The Retinitis Pigmentosa GTPase Regulator (RPGR) gene, located on the X chromosome (Xp11.4), is crucial for normal vision and is ubiquitously expressed across various tissues, including the retina, brain, lung, kidney, and testis. It undergoes complex alternative splicing, producing numerous isoforms, with RPGRORF15 being the major isoform predominantly expressed in photoreceptor cells of the retina ^[1]. The RPGR protein, which localizes to cellular structures called cilia (specifically the connecting cilium of photoreceptors, and the transition zone of other ciliated tissues), is thought to regulate protein trafficking and maintain the function of these cilia ^[2]. Mutations in RPGR are the most common cause of X-linked retinitis pigmentosa (XLRP), a severe inherited retinal dystrophy characterized by progressive degeneration of rod and cone photoreceptors, leading to night blindness in childhood followed by progressive vision loss and eventual blindness ^[3]. RPGR mutations can also lead to other retinal disorders such as X-linked cone-rod dystrophy (CORDX1) and, in some cases, syndromic presentations involving chronic respiratory and sinus infections, recurrent ear infections, and hearing loss, collectively known as primary ciliary dyskinesia (PCD) with RP, due to the widespread role of RPGR in ciliary function ^[1-3].

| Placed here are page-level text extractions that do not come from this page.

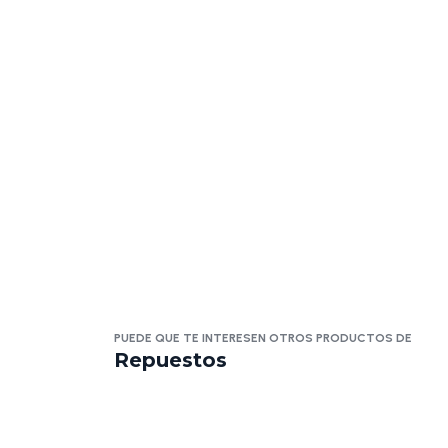
PUEDE QUE TE INTERESEN OTROS PRODUCTOS DE
Repuestos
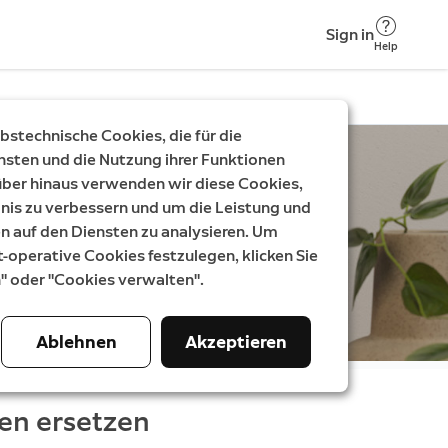
Sign in
Help
stechnische Cookies, die für die
nsten und die Nutzung ihrer Funktionen
rüber hinaus verwenden wir diese Cookies,
nis zu verbessern und um die Leistung und
auf den Diensten zu analysieren. Um
t-operative Cookies festzulegen, klicken Sie
n" oder "Cookies verwalten".
Ablehnen
Akzeptieren
ten ersetzen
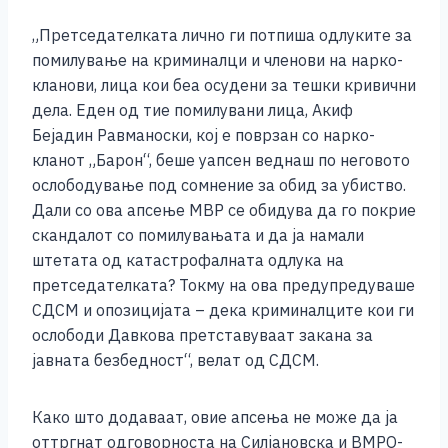
k
„Претседателката лично ги потпиша одлуките за
помилување на криминалци и членови на нарко-
кланови, лица кои беа осудени за тешки кривични
дела. Еден од тие помилувани лица, Акиф
Бејадин Равманоски, кој е поврзан со нарко-
кланот „Барон“, беше уапсен веднаш по неговото
ослободување под сомнение за обид за убиство.
Дали со ова апсење МВР се обидува да го покрие
скандалот со помилувањата и да ја намали
штетата од катастрофалната одлука на
претседателката? Токму на ова предупредуваше
СДСМ и опозицијата – дека криминалците кои ги
ослободи Давкова претставуваат закана за
јавната безбедност“, велат од СДСМ.
Како што додаваат, овие апсења не може да ја
оттргнат одговорноста на Силјановска и ВМРО-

The Rpgr KO mouse is a gene knockout model created using gene-editing techniques to knock out the coding sequence of the Rpgr gene (the homolog of the human RPGR gene) in mice. This model can be used to study the pathogenic mechanisms of retinal diseases like X-linked retinitis pigmentosa (XLRP) and X-linked cone-rod dystrophy (CORDX1), providing a research basis for developing related therapeutic interventions.